De leden van de SP-fractie vragen allereerst de regering om nog eens heel precies
                  toe te lichten wat er aan het wetsvoorstel is gewijzigd naar aanleiding van de scherpe
                  kritiek en de grondrechtelijke aandachtspunten van de Afdeling.
               
2. Aanleiding en hoofdlijnen
               
2.1 Tweestatusstelsel
               
De leden van de SP-fractie constateren dat de regering vooral in algemene zin stelt
                  dat de voorgestelde maatregelen geen grondrechtenschendingen tot gevolg mogen hebben.

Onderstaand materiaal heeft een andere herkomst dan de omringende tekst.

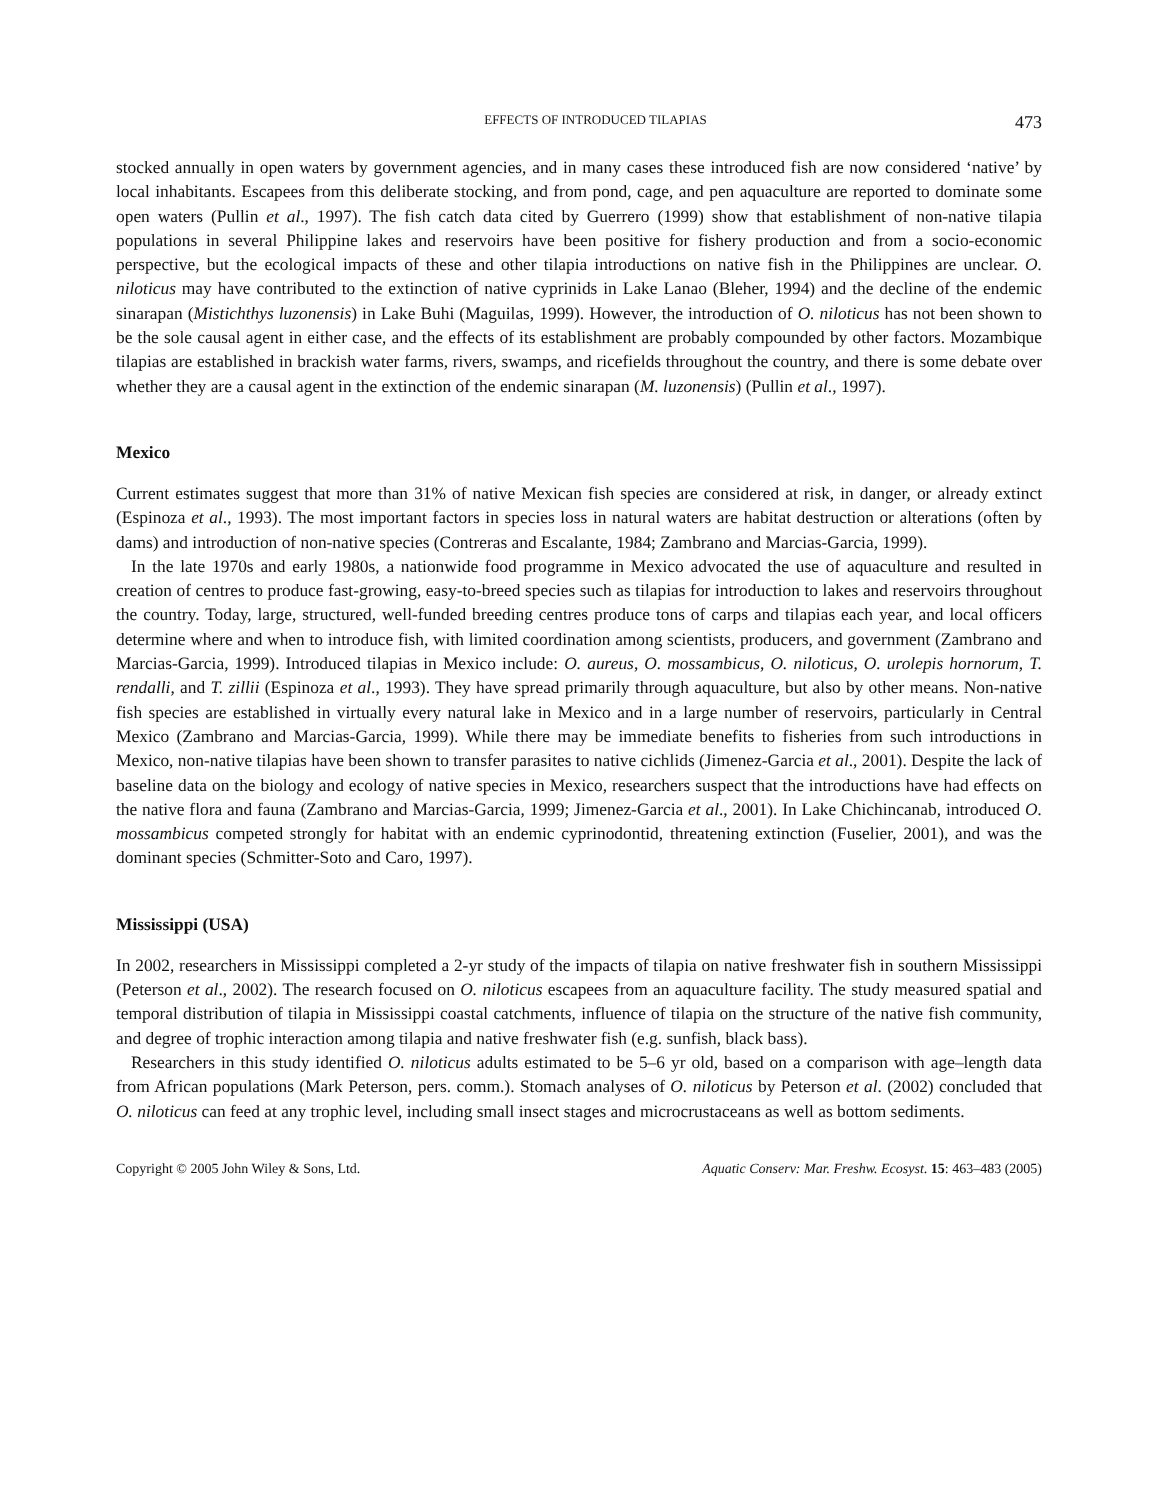EFFECTS OF INTRODUCED TILAPIAS 473
stocked annually in open waters by government agencies, and in many cases these introduced fish are now considered ‘native’ by local inhabitants. Escapees from this deliberate stocking, and from pond, cage, and pen aquaculture are reported to dominate some open waters (Pullin et al., 1997). The fish catch data cited by Guerrero (1999) show that establishment of non-native tilapia populations in several Philippine lakes and reservoirs have been positive for fishery production and from a socio-economic perspective, but the ecological impacts of these and other tilapia introductions on native fish in the Philippines are unclear. O. niloticus may have contributed to the extinction of native cyprinids in Lake Lanao (Bleher, 1994) and the decline of the endemic sinarapan (Mistichthys luzonensis) in Lake Buhi (Maguilas, 1999). However, the introduction of O. niloticus has not been shown to be the sole causal agent in either case, and the effects of its establishment are probably compounded by other factors. Mozambique tilapias are established in brackish water farms, rivers, swamps, and ricefields throughout the country, and there is some debate over whether they are a causal agent in the extinction of the endemic sinarapan (M. luzonensis) (Pullin et al., 1997).
Mexico
Current estimates suggest that more than 31% of native Mexican fish species are considered at risk, in danger, or already extinct (Espinoza et al., 1993). The most important factors in species loss in natural waters are habitat destruction or alterations (often by dams) and introduction of non-native species (Contreras and Escalante, 1984; Zambrano and Marcias-Garcia, 1999).
In the late 1970s and early 1980s, a nationwide food programme in Mexico advocated the use of aquaculture and resulted in creation of centres to produce fast-growing, easy-to-breed species such as tilapias for introduction to lakes and reservoirs throughout the country. Today, large, structured, well-funded breeding centres produce tons of carps and tilapias each year, and local officers determine where and when to introduce fish, with limited coordination among scientists, producers, and government (Zambrano and Marcias-Garcia, 1999). Introduced tilapias in Mexico include: O. aureus, O. mossambicus, O. niloticus, O. urolepis hornorum, T. rendalli, and T. zillii (Espinoza et al., 1993). They have spread primarily through aquaculture, but also by other means. Non-native fish species are established in virtually every natural lake in Mexico and in a large number of reservoirs, particularly in Central Mexico (Zambrano and Marcias-Garcia, 1999). While there may be immediate benefits to fisheries from such introductions in Mexico, non-native tilapias have been shown to transfer parasites to native cichlids (Jimenez-Garcia et al., 2001). Despite the lack of baseline data on the biology and ecology of native species in Mexico, researchers suspect that the introductions have had effects on the native flora and fauna (Zambrano and Marcias-Garcia, 1999; Jimenez-Garcia et al., 2001). In Lake Chichincanab, introduced O. mossambicus competed strongly for habitat with an endemic cyprinodontid, threatening extinction (Fuselier, 2001), and was the dominant species (Schmitter-Soto and Caro, 1997).
Mississippi (USA)
In 2002, researchers in Mississippi completed a 2-yr study of the impacts of tilapia on native freshwater fish in southern Mississippi (Peterson et al., 2002). The research focused on O. niloticus escapees from an aquaculture facility. The study measured spatial and temporal distribution of tilapia in Mississippi coastal catchments, influence of tilapia on the structure of the native fish community, and degree of trophic interaction among tilapia and native freshwater fish (e.g. sunfish, black bass).
Researchers in this study identified O. niloticus adults estimated to be 5–6 yr old, based on a comparison with age–length data from African populations (Mark Peterson, pers. comm.). Stomach analyses of O. niloticus by Peterson et al. (2002) concluded that O. niloticus can feed at any trophic level, including small insect stages and microcrustaceans as well as bottom sediments.
Copyright © 2005 John Wiley & Sons, Ltd. Aquatic Conserv: Mar. Freshw. Ecosyst. 15: 463–483 (2005)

                  Is de regering alsnog bereid heel precies per maatregel te onderbouwen hoe dat nou
                  precies wordt voorkomen?
               
De leden van de SP-fractie stellen dat bij iedere maatregel die raakt aan een grondrecht,
                  of dit grondrecht inperkt, moet worden afgewogen of deze noodzakelijk en proportioneel
                  is, waarbij het maatschappelijk belang dat beoogd wordt moet worden afgewogen tegen
                  de belangen van diegenen die worden geraakt door de maatregel. Zoals de TCGCT terecht
                  constateert wordt de belangenafweging steeds niet gemaakt. Is de regering bereid die
                  belangenafweging per maatregel alsnog expliciet te maken en uit te schrijven, en niet
                  te volstaan met algemene redeneringen? Deelt de regering de mening dat de wetgever
                  zélf een belangrijke rol heeft om ervoor te zorgen dat wetten in overeenstemming zijn
                  met de grondrechten en dit niet slechts kan worden overgelaten aan de uitvoering en
                  de rechter?
               
2.2 Aanvullende voorwaarden nareis subsidiair beschermden
               
De leden van de D66-fractie merken op dat de regering stelt rekening te houden met
                  de belangen van het kind, maar tegelijkertijd vasthoudt aan het toepassen van een
                  wachttermijn van twee jaar voor minderjarige alleenstaande asielzoekers. Deze leden
                  lezen geen toelichting hoe deze maatregel zich verhoudt tot de rechten van het kind.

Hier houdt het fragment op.